Hainan province has set an ambitious CNY100 billion (US$15.8 billion) sales target for its duty free stores in 2022, a 66.2 percent increase on 2021.
The figure was released during the annual session of the Hainan Provincial People’s Congress last Friday, according to Chinese state media Xinhua.
As reported, the island province’s offshore duty free stores generated revenues of CNY60.17 billion (US$9.47 billion) in 2021, an 84 percent increase year-on-year.

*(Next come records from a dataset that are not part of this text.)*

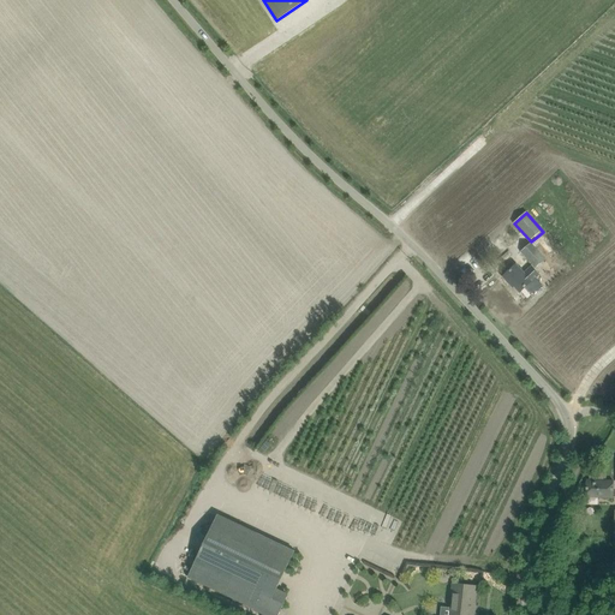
[(536,242),(523,252),(526,257),(533,266),(537,270),(550,258),(536,242)]
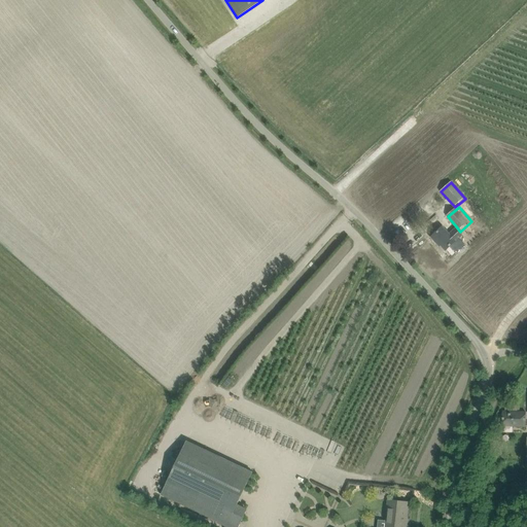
[(449,235),(443,227),(443,226),(438,230),(431,237),(436,243),(437,242),(446,250),(450,246),(457,253),(464,247),(466,245),(459,238),(462,236),(456,229),(449,235)]
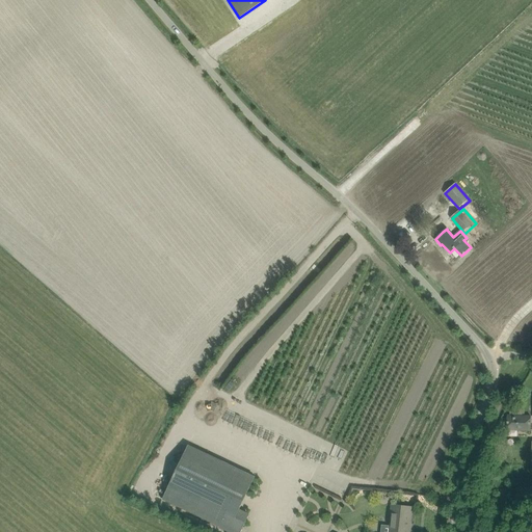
[(507,416),(507,431),(531,431),(531,416),(507,416)]
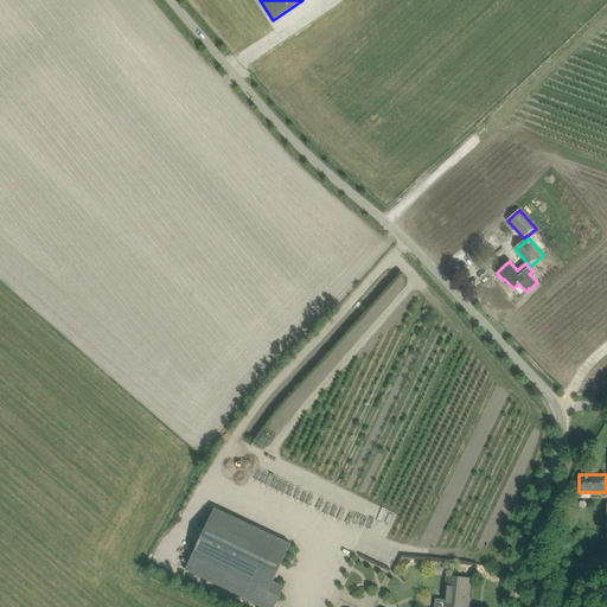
[(261,606),(275,606),(286,586),(274,581),(286,557),(209,521),(198,544),(185,570),(250,601),(250,602),(261,606)]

That figure comprised duty free sales of CNY50.49 billion (US$7.94 billion), up 83 percent year-on-year, with the balance being accounted for by tax paid sales.
The 2022 target is a challenging one as China continues to battle (albeit with considerable success thanks to its ‘zero-COVID policy’) against the COVID-19 pandemic. Outbound tourism from affected regions continues to be hit by the pandemic. Encouragingly, The National Health Commission reported just 18 indigenous cases on 23rd January, down from 163 a week earlier.
Currently, Hainan has five duty free license holder: China Duty Free Group, CNSC, Hainan Tourism Investment Duty Free Co (which runs Hainan Tourism Duty Free Shopping Complex), Hainan Development Holdings (Global Premium Duty Free Plaza) and Shenzhen Duty Free (Times DF in Mission Hills Haikou).